▸ Activity
Extract the text lines from each of the dataset entries below and reproduce them unchanged, leaving out the pictures.

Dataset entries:
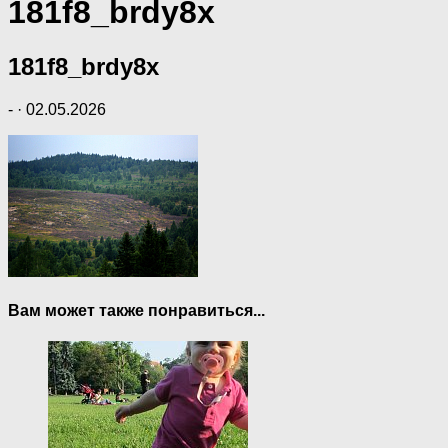
181f8_brdy8x
181f8_brdy8x
-
·
02.05.2026
Вам может также понравиться...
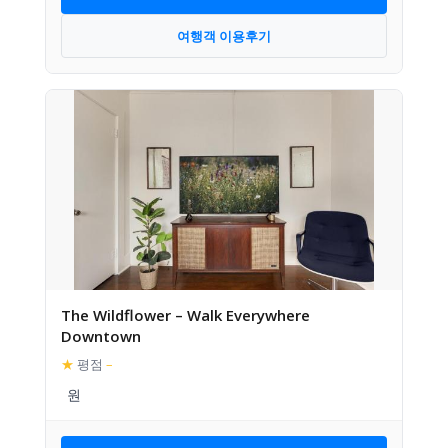
여행객 이용후기
The Wildflower – Walk Everywhere
Downtown
★
평점
–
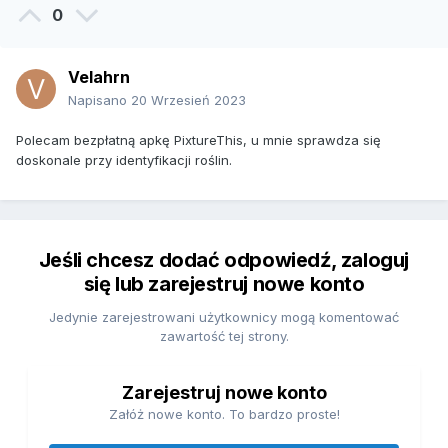
0
Velahrn
Napisano
20 Wrzesień 2023
Polecam bezpłatną apkę PixtureThis, u mnie sprawdza się
doskonale przy identyfikacji roślin.
Jeśli chcesz dodać odpowiedź, zaloguj
się lub zarejestruj nowe konto
Jedynie zarejestrowani użytkownicy mogą komentować
zawartość tej strony.
Zarejestruj nowe konto
Załóż nowe konto. To bardzo proste!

▸ Written response
181f8_brdy8x
181f8_brdy8x
-
·
02.05.2026
Вам может также понравиться...
여행객 이용후기
The Wildflower – Walk Everywhere
Downtown
★
평점
–
0
Velahrn
Napisano
20 Wrzesień 2023
Polecam bezpłatną apkę PixtureThis, u mnie sprawdza się
doskonale przy identyfikacji roślin.
Jeśli chcesz dodać odpowiedź, zaloguj
się lub zarejestruj nowe konto
Jedynie zarejestrowani użytkownicy mogą komentować
zawartość tej strony.
Zarejestruj nowe konto
Załóż nowe konto. To bardzo proste!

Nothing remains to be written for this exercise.